Does it need to be? Most people don't know anything about the underpinnings of the bank and credit card systems. I talk about btc as pseudonymous digital cash first (and the tradeoffs of consumer/producer benefits that entails), mention its capability for more (escrow, 'programmable money', store of value, signatures...) next, and give my best go at explaining what I know of the more complicated details of the implementation only to people really interested. It's fun to try metaphors (and there are a lot, even just around asymmetric encryption) for those without the tech background but I don't think it's very fruitful.
I mean no offense by this, but I'm in a similar boat to OP in terms of not fully "getting" the tech of Bitcoin (despite being a very technical person) and this explanation did not clear up anything for me. The density of technologies and keywords and buzzwords every time someone tries to "simply" explain Bitcoin is mind boggling.
People want to send money to others, so they go to their nearest accountant and ask the latter to write their transaction down, so it's formalized. All these accountants are in the same room and each one has a bunch of transactions to write down, but they need to figure out how to write them down a specific way.
When an accountant figures out how to write down the transactions he has at the moment, he yells "HA! I got it!" and the transactions to everyone else in the room, who goes "ugh, damnit", the accountant collects the fee from the people whose transactions he wrote down, and the cycle begins anew.

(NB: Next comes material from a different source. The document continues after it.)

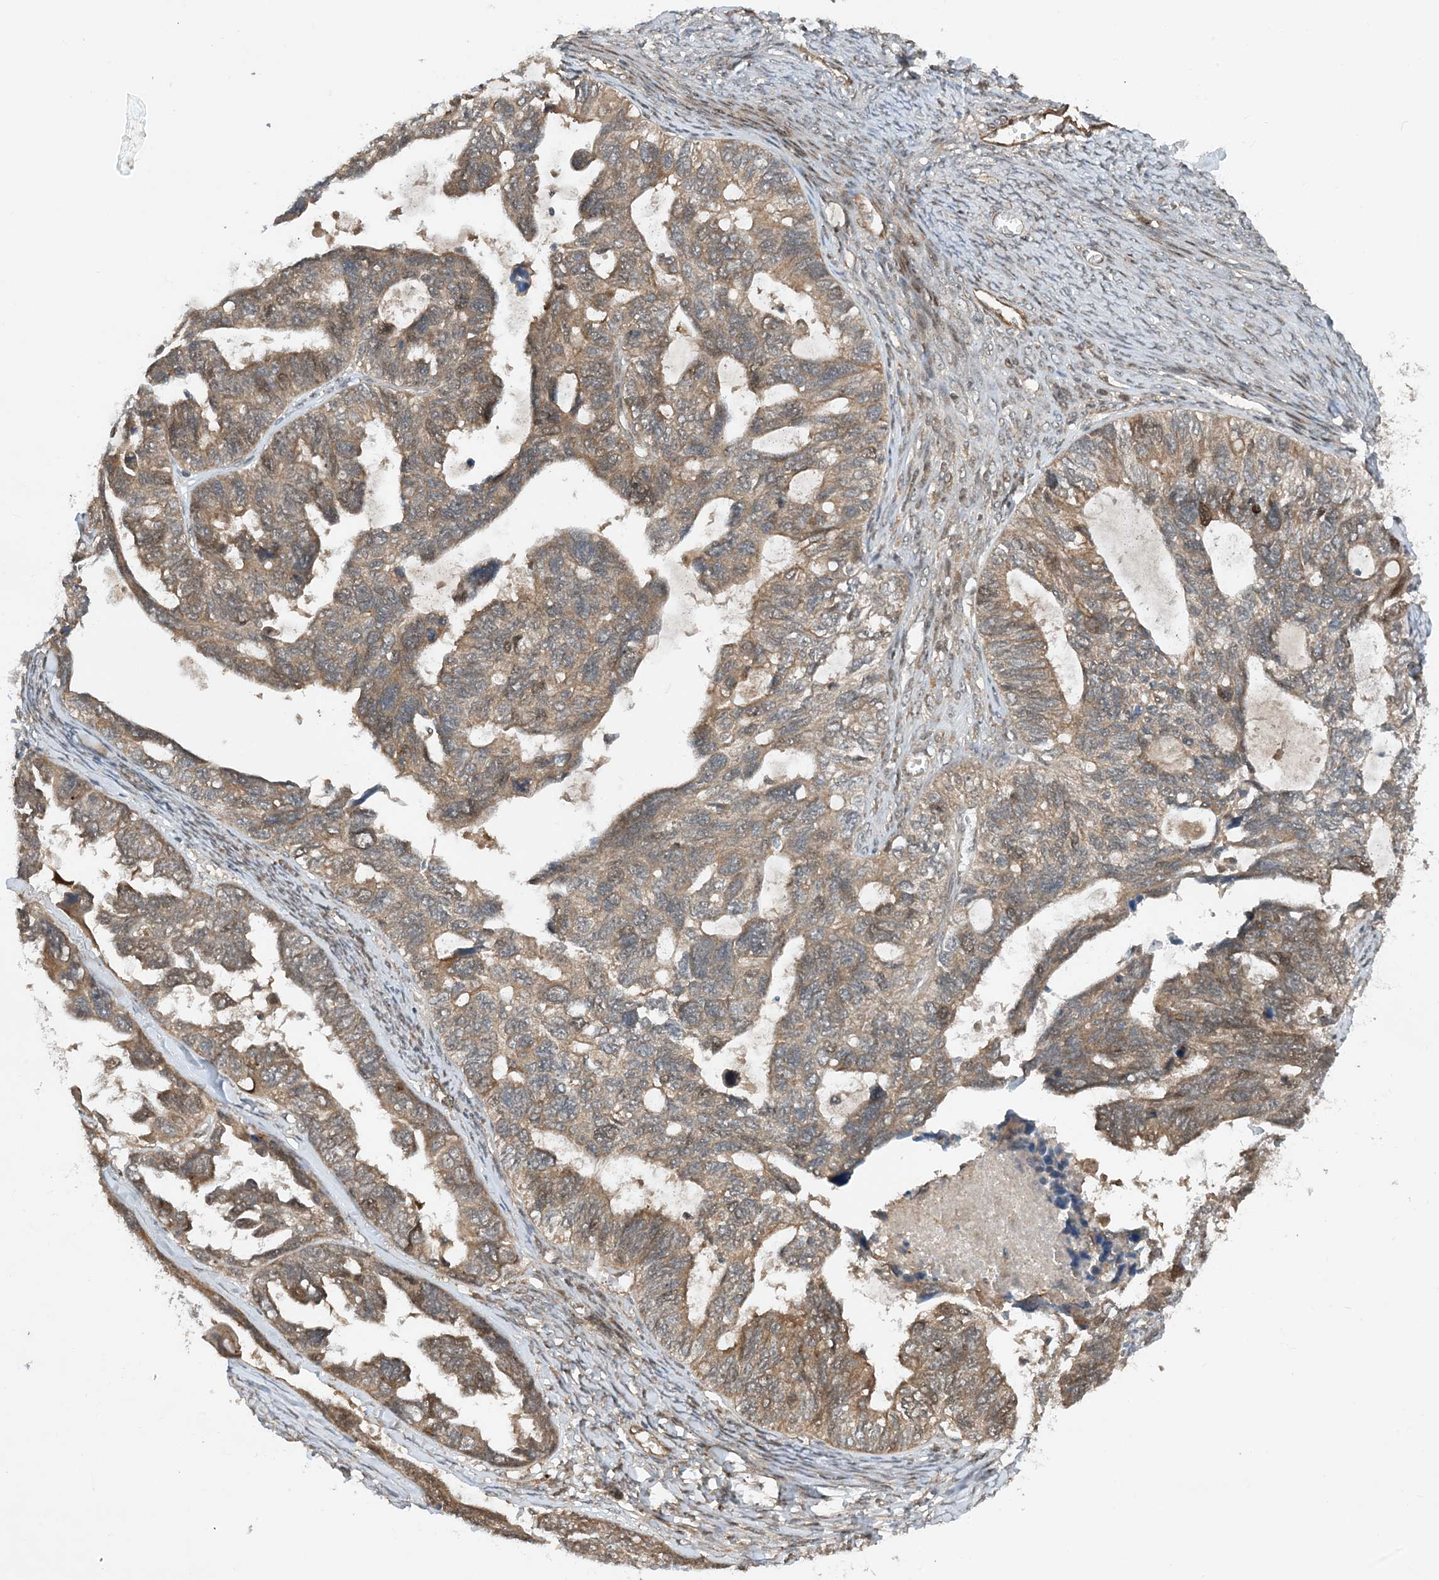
{"staining": {"intensity": "moderate", "quantity": "25%-75%", "location": "cytoplasmic/membranous"}, "tissue": "ovarian cancer", "cell_type": "Tumor cells", "image_type": "cancer", "snomed": [{"axis": "morphology", "description": "Cystadenocarcinoma, serous, NOS"}, {"axis": "topography", "description": "Ovary"}], "caption": "DAB immunohistochemical staining of human ovarian cancer (serous cystadenocarcinoma) demonstrates moderate cytoplasmic/membranous protein staining in about 25%-75% of tumor cells. (brown staining indicates protein expression, while blue staining denotes nuclei).", "gene": "HEMK1", "patient": {"sex": "female", "age": 79}}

By sending BTC to other addresses,including a small fee, you broadcast transactions across the Bitcoin network, nodes collect these transactions in their mempool.
Every 10 minutes a miner finds the answer to a problem, and collects as many high fee paying transactions that will fit into a block of 1mb, awards himself 25btc and collects the fees. Miner broadcasts this block. Other nodes receive it,verify its validity and relay it.

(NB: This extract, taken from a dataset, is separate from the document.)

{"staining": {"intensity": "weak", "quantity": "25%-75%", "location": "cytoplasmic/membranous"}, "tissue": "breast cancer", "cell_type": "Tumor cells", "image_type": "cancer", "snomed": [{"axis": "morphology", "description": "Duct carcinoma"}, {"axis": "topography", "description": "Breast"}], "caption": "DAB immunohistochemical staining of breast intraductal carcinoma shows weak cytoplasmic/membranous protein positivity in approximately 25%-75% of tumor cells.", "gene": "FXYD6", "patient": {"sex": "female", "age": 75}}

Work then begins on finding the next block by miners.
To be fair, you covered only the blockchain construction part of Bitcoin. There's also the transaction part - keys, addresses, scripts, etc. Of course these also have an equally simple high-level explanation.
As a miner, you have access to a pile of transactions that people want to resolve. Take enough of those transactions to fill up a block, based on some rules you want to follow (e.g. prioritize transactions that pay a transaction fee, which you claim; prioritize transactions that have been waiting longer). Add a transaction that gives you the current consensus mining fee out of "thin air"; that's the only place new coins get injected into the system. Include a hash of the previous block; that's what makes it a block chain. Then, via brute force computation, come up with some additional data appended to the transactions such that the double-sha256 hash of the data block (the sha256 of a sha256 hash of the block) is smaller than a certain upper bound (determined by the current consensus "difficulty"). Since you can assume the hash is evenly distributed across all possible values, to compute a hash smaller than a certain value requires brute-forcing enough hashes for one to land in that range. This is equivalent to "find a hash that starts with a certain number of 0 bits", but "less than a certain value" allows increasing the difficulty without doubling it.
Once you have a new block, tell other miners about it. Assuming you've followed the "consensus" rules for difficulty, mining fee, transaction fees, and similar, then the other miners will accept your block, and immediately start trying to mine a new block starting from yours rather than starting from the previous block. So, at that point, the consensus block chain includes your block, which means all the transactions you included took place.
The rest of the complexity comes in with questions like "how do you advertise a transaction you want to the miners", "how do miners communicate with each other", "how does the consensus change over time", and "how can existing clients handle new kinds of transactions that they don't natively understand".